What the task requires
Copy out the lines starting with the line containing "Machine learning has" and going on through the line containing "The revenue commission performs", keeping every character unchanged.

Data
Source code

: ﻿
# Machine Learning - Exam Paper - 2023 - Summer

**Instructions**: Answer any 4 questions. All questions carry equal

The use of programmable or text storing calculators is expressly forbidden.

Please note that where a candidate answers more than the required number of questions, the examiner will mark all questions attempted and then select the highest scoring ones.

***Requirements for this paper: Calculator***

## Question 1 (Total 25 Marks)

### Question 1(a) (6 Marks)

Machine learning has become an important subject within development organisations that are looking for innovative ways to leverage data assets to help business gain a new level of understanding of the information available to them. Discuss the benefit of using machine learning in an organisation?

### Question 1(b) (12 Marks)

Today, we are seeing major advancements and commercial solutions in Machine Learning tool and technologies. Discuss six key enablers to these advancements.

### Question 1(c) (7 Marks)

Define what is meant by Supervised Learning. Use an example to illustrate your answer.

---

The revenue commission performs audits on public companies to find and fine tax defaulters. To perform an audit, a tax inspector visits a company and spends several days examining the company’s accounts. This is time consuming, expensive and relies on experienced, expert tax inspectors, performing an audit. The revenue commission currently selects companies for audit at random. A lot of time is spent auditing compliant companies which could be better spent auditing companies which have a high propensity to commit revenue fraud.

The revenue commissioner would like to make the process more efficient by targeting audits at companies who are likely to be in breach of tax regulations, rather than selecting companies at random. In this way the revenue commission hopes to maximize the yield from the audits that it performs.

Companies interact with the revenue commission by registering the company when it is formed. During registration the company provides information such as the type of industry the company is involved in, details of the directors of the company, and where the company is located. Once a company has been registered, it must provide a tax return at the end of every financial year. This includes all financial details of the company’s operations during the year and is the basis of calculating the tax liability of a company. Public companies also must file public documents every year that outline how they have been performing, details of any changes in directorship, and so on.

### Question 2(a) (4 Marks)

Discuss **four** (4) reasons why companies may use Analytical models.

Your response
Machine learning has become an important subject within development organisations that are looking for innovative ways to leverage data assets to help business gain a new level of understanding of the information available to them. Discuss the benefit of using machine learning in an organisation?

### Question 1(b) (12 Marks)

Today, we are seeing major advancements and commercial solutions in Machine Learning tool and technologies. Discuss six key enablers to these advancements.

### Question 1(c) (7 Marks)

Define what is meant by Supervised Learning. Use an example to illustrate your answer.

---

The revenue commission performs audits on public companies to find and fine tax defaulters. To perform an audit, a tax inspector visits a company and spends several days examining the company’s accounts. This is time consuming, expensive and relies on experienced, expert tax inspectors, performing an audit. The revenue commission currently selects companies for audit at random. A lot of time is spent auditing compliant companies which could be better spent auditing companies which have a high propensity to commit revenue fraud.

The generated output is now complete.